In recent years, Beijing has opted for a different approach to China’s structural problems — focusing more on the supply side than on the demand side of the economy.  This year, the government has been careful to stress that both household consumption and investment returns have top priority in its 2025 growth agenda. As such, in addition to the emphasis on consumption noted above, there continues to be considerable  focus on “new quality productive forces” and related emerging industry clusters — especially AI-enabled indigenous innovation, modernized transportation (vehicular and rail), advanced computing, and alternative energy (generation and storage).  This is aimed at boosting total factor productivity — the Holy Grail of economic growth for any nation that takes on added importance for China as an important counterweight to a declining working age population that has arisen from the draconian one-child family planning policy.

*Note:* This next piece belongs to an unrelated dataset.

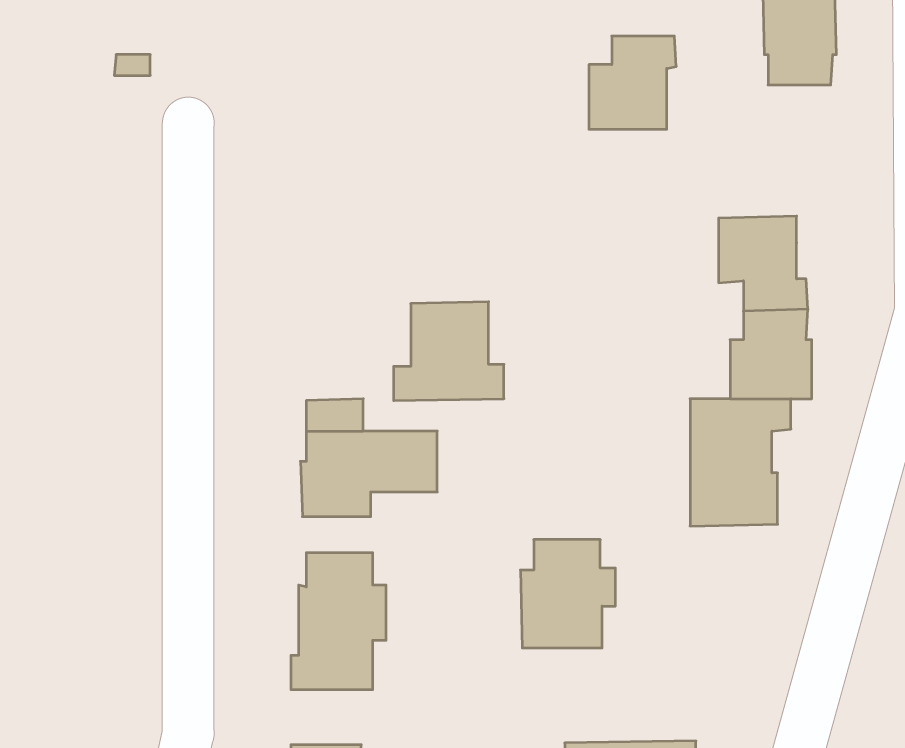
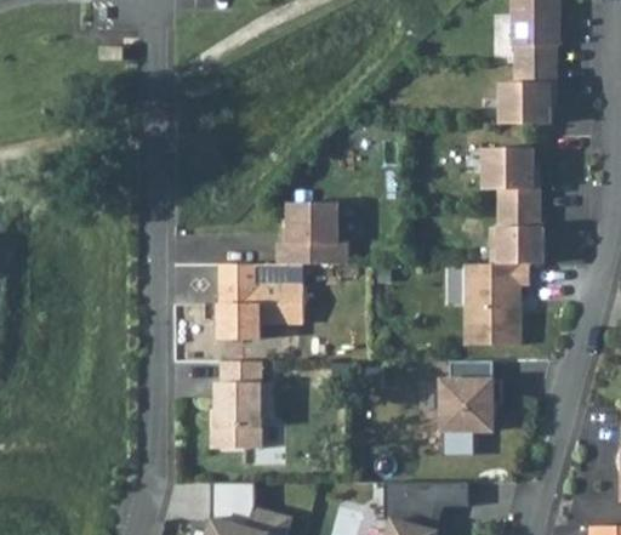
building: [589,36,676,129] -> [500,63,556,123]
building: [520,540,615,648] -> [441,360,502,429]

The Japanese precedent is especially noteworthy in that regard.  Japan has long been struggling against serious demographic headwinds, unable to overcome enormous political inertia in addressing deeply entrenched resistance to productivity-enhancing measures in its labor market, immigration system, and corporate governance.  For nearly nine years, China has actively debated the need for supply-side structural reforms as the most effective strategy to avoid the Japanese disease. Repackaging this emphasis into support for new quality productive forces doesn’t change the basis thrust of China’s supply-side strategy. While there are certainly grounds for encouragement — especially reflecting recent breakthroughs in artificial intelligence, green technology, digitization, electric vehicles, and new-found focus on private sector “animal spirits” — the jury is still out on what that means for overall TFP growth as a potential offset to China’s increasingly stiff demographic headwinds.

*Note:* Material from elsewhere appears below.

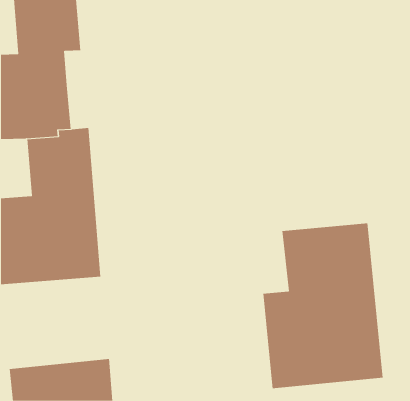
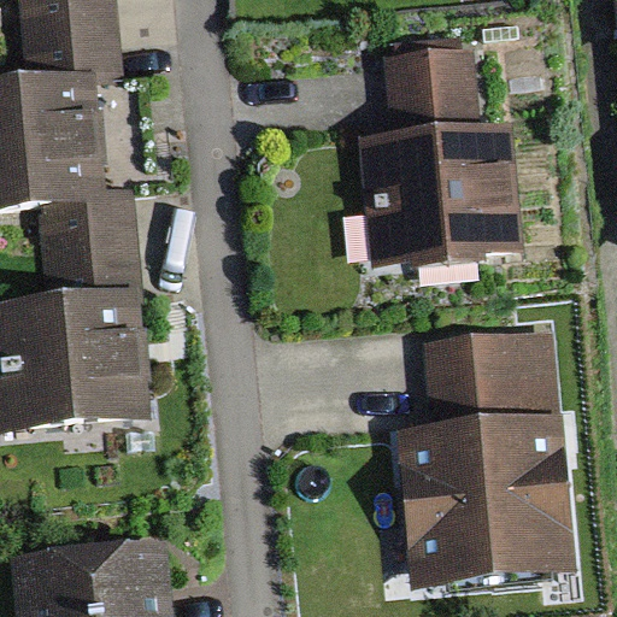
building: none -> [355,45,519,266]

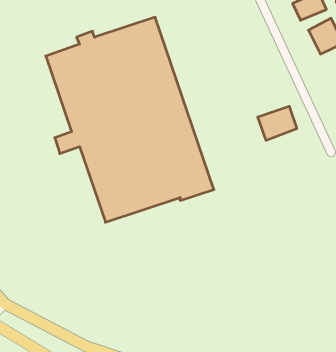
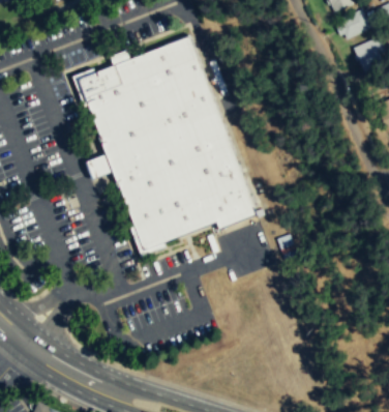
building: [258,106,297,140] -> none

Alas, there is an important catch to this strategy. Notwithstanding the importance of TFP as a key driver of long-term Chinese economic growth, without a commensurate increase on the demand side of the equation — especially household consumption — the heightened impetus to the supply side could be self-limiting. As a demand-short economy, China would then have to export production from the resulting excess capacity of its new quality products to the rest of the world — exacerbating the serious protectionist pressures it is already facing.

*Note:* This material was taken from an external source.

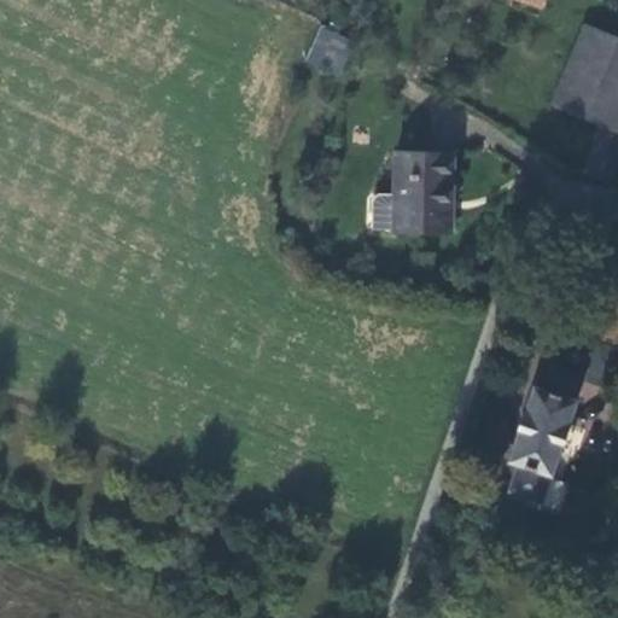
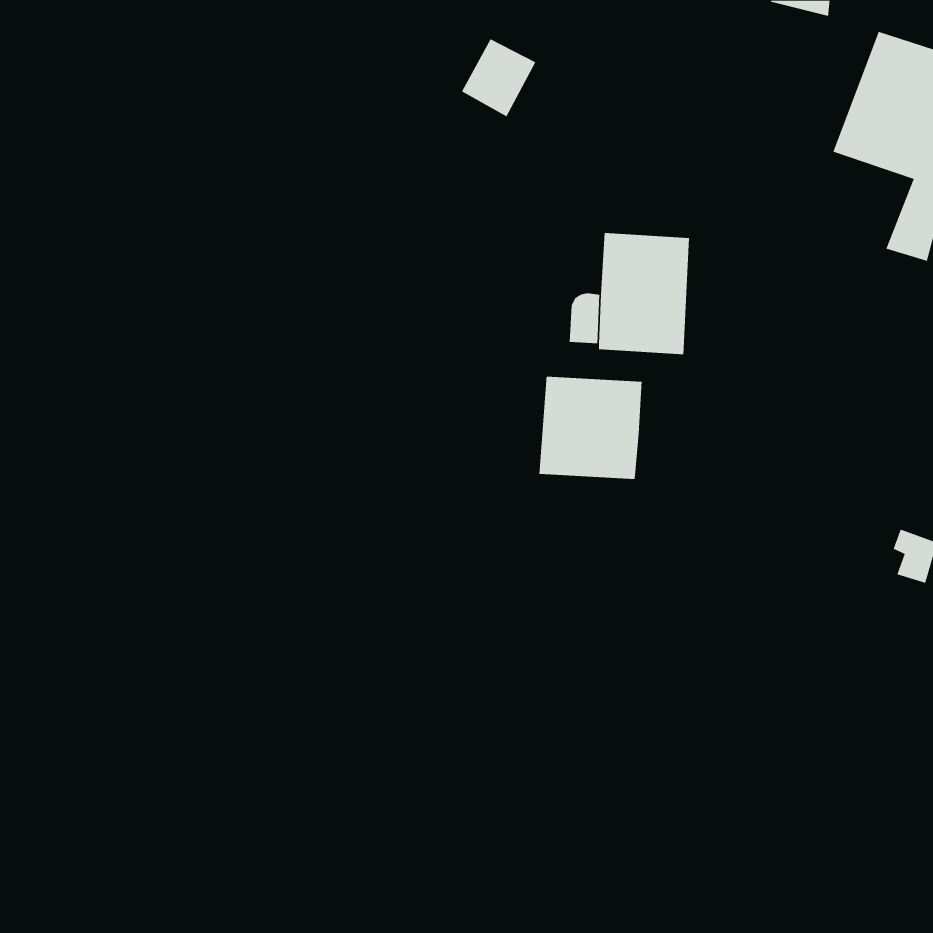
building: none -> [539,376,642,480]
building: [503,361,585,505] -> none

That’s what links the twin top priorities of its growth agenda.  China’s focus on household consumption is critical if it is to absorb the increased high-return output of new quality productive forces.  A failure to do so underscores the potential for a key strategic imbalance that could play an important role in China’s battle against mounting deflationary pressures. With China now in its third year of deflation — the longest episode of declining aggregate prices (as measured by the GDP deflator) during the modern post-1978 reform period — a resolution of this supply-demand imbalance looms as one of China’s major strategic challenges.

Beijing’s March policy debates have been a key aspect of my own professional journey as a China watcher for over a quarter of a century. Over that period, I have been privy to the inside debate in Beijing as China has faced several key external challenges — especially the Asian Financial Crisis of the late 1990s, the dotcom recession of the early 2000s, the Global Financial Crisis of 2008-09, and the Trump 1.0 trade war of 2018-19.  In those earlier instances, China responded forcefully and did not fall into crisis, or wēijī  (危机), as many in the West feared.  In keeping with the dual Chinese meaning of this word, China avoided danger by seizing on the opportunity dimension of wēijī. This strategy was effective in large part because China had the backstop of strong underlying momentum of its real economy. That luxury is not available today. 

Today, China is under more pressure than ever at this key juncture in its modernization journey. How it ultimately responds to that pressure remains to be seen.  Last year, it was quite difficult for China to hit its 5% growth target.  In a more treacherous external climate, I suspect that it will be even tougher to pull it off in 2025.